CLAM – EN

Call for papers

volume 21 number 42 november 2013

We are planning to move submissions to a web-based programme. Details will be available along with updated submission guidelines by end of March 2013.

As the dates set for fulfilment of the ICPD, Beijing and MDG agendas draw closer, the United Nations and its agencies have embarked on a process to define a “new” development agenda. The need for a new agenda is not up for debate, but what should it look like? There is widespread recognition of both the under-fulfilment and the inadequacy of the MDGs in addressing sexual and reproductive health and rights (SRHR). Advocates for SRHR have put great effort into fighting for there to be no backsliding on existing agreements, so what will make this new agenda able to achieve real change in people’s SRHR? What will it provide that ICPD, Beijing, the MDGs and human rights treaties have not managed to achieve? How do the financial, food and environmental crises impact on the framing of this new agenda and what it must and can achieve?

Although the discussions around a ‘new’ development agenda are being led primarily by the UN, cross-national initiatives by individual governments, private actors, donors, large NGOs and more than one of these together in hybrid form have all weighed in on these questions. It is clear that new paradigms to achieve SRHR need to be political, public health, financial, technical, law and policy-based. We are seeking papers that analyse one or more of these paradigms and processes.

This journal issue also aims to look critically and politically at existing paradigms for achieving SRHR, using evidence to show how these have worked (or not) and make proposals for new approaches to achieve sexual and reproductive rights.

It will prioritise evidence-based perspectives and commentary on achieving positive change at community and national level.

The following are examples of the issues we would be interested in receiving submissions on:

• Do we really need a new international development agenda?

• Are goals, targets and indicators the only way to measure the success of an international development agenda? Can the fulfillment of human rights ever be captured in this way? What about rights-based forms of assessment?

• When different countries have such different starting points can we subject them to the same benchmarks?

• How can processes steered and governed at international level achieve positive change in the lives of individuals and communities? What are the conflicts between international stewardship, national-level autonomy and national failure to address the issues?

• Taking sides in the war between the public and the private sectors to dominate health care provision. What is an ethical and a rights-based position? What stance should the international development framework take?

• Should efforts to secure a goal on universal health coverage be supported? What about universal access? What about the social determinants of health? And what about the right to health?

• How to address and reduce inequities, an aspect the MDGs failed to address and an aspect of development that has been worsening instead of improving?

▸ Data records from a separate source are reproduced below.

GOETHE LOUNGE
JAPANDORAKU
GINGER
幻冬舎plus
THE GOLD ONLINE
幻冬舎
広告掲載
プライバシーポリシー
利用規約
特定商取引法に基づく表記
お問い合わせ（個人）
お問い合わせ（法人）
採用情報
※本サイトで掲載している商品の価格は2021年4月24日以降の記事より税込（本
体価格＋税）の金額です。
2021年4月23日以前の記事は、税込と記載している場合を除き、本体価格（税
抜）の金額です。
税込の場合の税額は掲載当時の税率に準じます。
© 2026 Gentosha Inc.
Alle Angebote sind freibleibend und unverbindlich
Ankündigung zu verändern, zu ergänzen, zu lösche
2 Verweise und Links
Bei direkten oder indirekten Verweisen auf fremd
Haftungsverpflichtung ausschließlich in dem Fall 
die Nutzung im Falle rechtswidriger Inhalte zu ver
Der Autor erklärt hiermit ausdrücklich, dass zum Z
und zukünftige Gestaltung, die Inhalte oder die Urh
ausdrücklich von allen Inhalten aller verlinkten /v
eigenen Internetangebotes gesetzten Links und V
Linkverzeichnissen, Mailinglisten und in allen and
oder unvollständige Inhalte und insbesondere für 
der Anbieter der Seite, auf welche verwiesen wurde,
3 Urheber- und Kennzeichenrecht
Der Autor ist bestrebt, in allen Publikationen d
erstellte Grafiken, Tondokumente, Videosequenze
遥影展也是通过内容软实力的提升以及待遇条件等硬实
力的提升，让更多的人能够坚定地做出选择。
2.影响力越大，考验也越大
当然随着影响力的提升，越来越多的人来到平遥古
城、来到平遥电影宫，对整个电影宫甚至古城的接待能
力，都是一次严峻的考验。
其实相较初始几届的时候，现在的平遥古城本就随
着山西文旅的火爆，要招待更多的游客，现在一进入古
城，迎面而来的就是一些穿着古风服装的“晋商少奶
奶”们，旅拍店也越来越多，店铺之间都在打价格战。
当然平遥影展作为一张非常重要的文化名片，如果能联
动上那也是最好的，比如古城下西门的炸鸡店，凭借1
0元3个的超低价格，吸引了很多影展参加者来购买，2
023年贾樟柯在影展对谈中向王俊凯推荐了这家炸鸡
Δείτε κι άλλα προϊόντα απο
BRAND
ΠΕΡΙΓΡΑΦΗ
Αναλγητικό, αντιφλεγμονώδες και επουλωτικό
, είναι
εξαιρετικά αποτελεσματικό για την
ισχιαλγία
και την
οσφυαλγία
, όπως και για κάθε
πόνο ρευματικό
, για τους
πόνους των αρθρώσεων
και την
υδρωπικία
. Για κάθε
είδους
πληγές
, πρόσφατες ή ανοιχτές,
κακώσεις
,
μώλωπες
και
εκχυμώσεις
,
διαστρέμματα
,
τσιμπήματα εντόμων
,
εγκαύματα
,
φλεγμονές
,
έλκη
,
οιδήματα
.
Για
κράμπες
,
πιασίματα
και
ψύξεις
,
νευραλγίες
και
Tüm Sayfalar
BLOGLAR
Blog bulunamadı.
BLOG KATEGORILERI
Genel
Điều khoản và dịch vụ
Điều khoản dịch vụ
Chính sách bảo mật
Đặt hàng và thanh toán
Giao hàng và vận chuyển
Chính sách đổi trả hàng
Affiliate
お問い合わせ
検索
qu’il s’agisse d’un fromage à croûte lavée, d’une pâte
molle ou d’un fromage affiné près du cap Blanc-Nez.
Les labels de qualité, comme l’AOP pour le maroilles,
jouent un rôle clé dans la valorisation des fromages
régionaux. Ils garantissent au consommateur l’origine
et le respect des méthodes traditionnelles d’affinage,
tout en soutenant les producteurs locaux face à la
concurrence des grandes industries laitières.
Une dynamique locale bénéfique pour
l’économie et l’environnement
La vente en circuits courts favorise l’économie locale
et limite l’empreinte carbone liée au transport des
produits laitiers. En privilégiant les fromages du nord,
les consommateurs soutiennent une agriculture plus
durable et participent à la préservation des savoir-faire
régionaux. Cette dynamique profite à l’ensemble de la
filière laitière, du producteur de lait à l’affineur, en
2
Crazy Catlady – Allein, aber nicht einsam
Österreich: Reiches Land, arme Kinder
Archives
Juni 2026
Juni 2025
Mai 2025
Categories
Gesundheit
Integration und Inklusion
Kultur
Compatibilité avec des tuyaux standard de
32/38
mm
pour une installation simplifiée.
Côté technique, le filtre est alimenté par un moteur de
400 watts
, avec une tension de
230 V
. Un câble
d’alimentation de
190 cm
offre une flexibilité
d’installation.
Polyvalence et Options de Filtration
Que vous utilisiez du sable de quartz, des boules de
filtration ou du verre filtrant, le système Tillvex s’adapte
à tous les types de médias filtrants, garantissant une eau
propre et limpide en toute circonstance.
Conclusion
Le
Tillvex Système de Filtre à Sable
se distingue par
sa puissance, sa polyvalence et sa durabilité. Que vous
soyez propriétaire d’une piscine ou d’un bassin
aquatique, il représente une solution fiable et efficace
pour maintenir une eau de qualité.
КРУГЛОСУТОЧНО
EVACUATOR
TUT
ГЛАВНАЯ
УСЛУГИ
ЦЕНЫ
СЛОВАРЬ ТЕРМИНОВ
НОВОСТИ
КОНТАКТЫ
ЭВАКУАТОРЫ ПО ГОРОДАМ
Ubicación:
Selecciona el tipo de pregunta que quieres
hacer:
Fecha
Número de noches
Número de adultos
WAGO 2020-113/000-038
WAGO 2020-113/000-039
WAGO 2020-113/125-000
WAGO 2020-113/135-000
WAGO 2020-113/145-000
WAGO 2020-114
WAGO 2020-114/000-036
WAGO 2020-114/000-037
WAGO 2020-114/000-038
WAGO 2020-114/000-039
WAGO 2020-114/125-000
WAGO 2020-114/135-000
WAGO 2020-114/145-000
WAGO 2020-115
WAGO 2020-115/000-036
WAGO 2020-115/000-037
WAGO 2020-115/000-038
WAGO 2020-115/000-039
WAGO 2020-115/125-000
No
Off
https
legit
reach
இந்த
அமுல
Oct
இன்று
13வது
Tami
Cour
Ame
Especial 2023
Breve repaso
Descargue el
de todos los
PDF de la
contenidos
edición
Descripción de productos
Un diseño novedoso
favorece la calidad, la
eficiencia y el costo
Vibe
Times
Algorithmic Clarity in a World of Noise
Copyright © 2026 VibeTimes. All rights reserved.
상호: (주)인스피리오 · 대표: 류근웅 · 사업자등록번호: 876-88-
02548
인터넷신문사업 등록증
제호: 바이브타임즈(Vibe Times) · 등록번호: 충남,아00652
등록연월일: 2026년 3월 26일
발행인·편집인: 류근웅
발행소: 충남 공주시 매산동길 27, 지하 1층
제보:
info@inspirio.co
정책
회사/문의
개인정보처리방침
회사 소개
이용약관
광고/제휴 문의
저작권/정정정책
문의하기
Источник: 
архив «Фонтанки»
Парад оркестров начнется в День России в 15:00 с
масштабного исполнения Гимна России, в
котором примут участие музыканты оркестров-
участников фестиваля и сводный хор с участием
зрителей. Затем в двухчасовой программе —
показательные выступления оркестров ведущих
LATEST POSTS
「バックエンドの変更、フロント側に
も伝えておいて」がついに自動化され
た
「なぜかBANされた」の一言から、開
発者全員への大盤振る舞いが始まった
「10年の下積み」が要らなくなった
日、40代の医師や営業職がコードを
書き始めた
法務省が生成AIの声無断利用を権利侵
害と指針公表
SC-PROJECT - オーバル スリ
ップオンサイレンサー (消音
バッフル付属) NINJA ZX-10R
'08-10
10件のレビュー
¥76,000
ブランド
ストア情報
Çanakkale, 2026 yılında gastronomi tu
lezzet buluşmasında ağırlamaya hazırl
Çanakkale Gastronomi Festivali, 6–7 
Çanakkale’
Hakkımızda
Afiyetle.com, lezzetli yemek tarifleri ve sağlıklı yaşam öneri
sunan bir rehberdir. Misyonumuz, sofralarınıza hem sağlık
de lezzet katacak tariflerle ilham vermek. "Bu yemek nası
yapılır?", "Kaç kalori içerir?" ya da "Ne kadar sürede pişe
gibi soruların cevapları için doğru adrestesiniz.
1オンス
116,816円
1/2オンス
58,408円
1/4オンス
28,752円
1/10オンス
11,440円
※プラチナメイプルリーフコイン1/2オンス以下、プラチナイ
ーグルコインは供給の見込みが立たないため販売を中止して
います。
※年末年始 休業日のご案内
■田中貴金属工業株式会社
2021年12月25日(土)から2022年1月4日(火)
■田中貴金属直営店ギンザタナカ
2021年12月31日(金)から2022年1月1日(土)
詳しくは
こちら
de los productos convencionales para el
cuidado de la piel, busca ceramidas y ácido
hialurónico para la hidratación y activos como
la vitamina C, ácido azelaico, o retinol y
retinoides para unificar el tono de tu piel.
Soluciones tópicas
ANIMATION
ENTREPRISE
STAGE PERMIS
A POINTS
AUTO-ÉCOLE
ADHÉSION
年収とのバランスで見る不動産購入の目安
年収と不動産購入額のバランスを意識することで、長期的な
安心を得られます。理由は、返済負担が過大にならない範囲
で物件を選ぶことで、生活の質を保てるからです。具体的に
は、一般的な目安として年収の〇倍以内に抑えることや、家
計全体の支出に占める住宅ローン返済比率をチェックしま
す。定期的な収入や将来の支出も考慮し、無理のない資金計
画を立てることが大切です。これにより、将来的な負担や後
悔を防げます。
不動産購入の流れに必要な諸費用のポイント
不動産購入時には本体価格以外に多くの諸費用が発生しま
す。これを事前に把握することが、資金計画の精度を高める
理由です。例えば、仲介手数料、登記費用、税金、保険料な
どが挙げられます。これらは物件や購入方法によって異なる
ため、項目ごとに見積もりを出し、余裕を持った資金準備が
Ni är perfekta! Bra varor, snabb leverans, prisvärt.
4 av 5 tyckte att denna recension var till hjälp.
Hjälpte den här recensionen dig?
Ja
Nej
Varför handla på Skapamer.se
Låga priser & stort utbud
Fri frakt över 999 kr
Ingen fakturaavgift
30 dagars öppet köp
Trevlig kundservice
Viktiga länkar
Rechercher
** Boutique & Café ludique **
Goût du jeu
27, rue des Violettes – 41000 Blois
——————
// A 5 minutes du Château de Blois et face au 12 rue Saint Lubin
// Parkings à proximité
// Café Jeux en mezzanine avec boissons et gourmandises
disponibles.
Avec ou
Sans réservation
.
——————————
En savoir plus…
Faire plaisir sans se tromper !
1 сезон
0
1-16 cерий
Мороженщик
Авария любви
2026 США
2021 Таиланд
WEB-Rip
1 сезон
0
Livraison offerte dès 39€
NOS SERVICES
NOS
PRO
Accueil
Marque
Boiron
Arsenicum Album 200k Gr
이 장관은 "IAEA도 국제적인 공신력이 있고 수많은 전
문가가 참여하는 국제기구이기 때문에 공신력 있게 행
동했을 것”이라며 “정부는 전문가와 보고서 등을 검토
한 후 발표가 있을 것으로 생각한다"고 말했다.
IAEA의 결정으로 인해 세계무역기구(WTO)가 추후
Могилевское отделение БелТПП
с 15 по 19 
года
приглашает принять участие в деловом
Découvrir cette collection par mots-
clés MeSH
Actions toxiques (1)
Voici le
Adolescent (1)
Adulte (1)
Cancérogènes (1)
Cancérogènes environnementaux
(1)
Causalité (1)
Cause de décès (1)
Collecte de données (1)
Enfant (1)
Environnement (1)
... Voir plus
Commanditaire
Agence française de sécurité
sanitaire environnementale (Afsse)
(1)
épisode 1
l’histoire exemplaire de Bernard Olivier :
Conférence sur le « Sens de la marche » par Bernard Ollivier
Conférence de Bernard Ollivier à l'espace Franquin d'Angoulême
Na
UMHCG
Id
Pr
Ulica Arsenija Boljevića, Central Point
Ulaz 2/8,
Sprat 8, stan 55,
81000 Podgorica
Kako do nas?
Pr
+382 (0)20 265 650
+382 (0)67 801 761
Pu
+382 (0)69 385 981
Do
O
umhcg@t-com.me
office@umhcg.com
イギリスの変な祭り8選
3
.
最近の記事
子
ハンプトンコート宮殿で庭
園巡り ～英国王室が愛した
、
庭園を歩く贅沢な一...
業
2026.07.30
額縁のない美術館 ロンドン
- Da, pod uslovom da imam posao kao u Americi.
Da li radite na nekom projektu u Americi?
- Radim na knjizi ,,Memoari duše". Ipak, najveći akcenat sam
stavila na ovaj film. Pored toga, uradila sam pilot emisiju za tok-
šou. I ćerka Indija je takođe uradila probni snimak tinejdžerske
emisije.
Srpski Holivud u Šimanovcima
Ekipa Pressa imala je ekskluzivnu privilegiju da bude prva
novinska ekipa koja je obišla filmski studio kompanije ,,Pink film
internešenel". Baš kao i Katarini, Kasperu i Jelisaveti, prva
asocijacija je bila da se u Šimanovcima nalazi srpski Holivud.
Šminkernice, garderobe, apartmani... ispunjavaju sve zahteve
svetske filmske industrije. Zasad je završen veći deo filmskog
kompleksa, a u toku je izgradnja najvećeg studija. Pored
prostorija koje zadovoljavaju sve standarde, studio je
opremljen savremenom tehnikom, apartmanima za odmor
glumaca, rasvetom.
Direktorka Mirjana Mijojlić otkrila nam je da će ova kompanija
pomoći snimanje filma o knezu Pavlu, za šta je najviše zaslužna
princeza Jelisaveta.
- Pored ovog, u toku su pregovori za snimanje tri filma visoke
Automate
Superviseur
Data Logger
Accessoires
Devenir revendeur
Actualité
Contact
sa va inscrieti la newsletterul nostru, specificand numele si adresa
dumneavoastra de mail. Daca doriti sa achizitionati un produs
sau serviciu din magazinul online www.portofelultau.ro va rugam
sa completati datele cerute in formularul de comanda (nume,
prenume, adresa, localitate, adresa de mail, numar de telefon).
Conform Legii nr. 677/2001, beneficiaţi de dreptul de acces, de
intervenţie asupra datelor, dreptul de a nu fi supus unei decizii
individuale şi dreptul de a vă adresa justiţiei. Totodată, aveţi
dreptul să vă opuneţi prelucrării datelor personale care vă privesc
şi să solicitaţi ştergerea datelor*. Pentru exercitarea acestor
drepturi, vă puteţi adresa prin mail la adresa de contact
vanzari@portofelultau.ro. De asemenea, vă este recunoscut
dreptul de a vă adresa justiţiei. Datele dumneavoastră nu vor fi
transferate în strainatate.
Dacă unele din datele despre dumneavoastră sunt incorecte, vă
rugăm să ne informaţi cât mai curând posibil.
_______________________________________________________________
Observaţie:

• Achieving SRHR in the contexts of continuing population growth, falling fertility rates in almost all countries and lower than replacement fertility in a growing number, and limits to economic growth given environmental limitations and the need for sustainable development. What are the lessons from Rio+20?

• What are the implications for SRHR donors in supporting this new agenda? What role should they play?

• How do we address issues around gender-based violence, sexual abuse and their impact on the realisation of SRHR?

• How do we ensure that SRHR is addressed in its broader context, i.e. the priority it gets in relation to other pressing health issues?

• Ensuring accountability at all levels – global, national, local? What would an accountability framework for this agenda look like?

• Going over the same ground – reasserting the need for comprehensive and integrated services, given renewed efforts to impose verticalisation in funding and service delivery, especially in maternal health and family planning – or is a comprehensive programme for SRHR dead in the water?

• Advocating for all SRHR issues: the “safe” as well as the “sensitive”.

• Issues not previously covered by international agreements on SRHR: how to ensure these, and other emerging areas for attention, are fully addressed. How should sexual rights be reflected in this new agenda? What about sexual and reproductive morbidity?

• What is the role and future for NGOs in all of this?

• How do we ensure a people-centred approach to health? Is this compatible with a disease- or outcome-centred approach?

• How have the numerous consultations influenced the framing of the new agenda? Were they really participatory, was anyone listening to each other, and were the voices of those that need to be heard actually being heard? How can the process involved be improved?

Please share this with anyone who may be interested in submitting a paper.

Please do not submit early through email as previously, as this will only be confusing.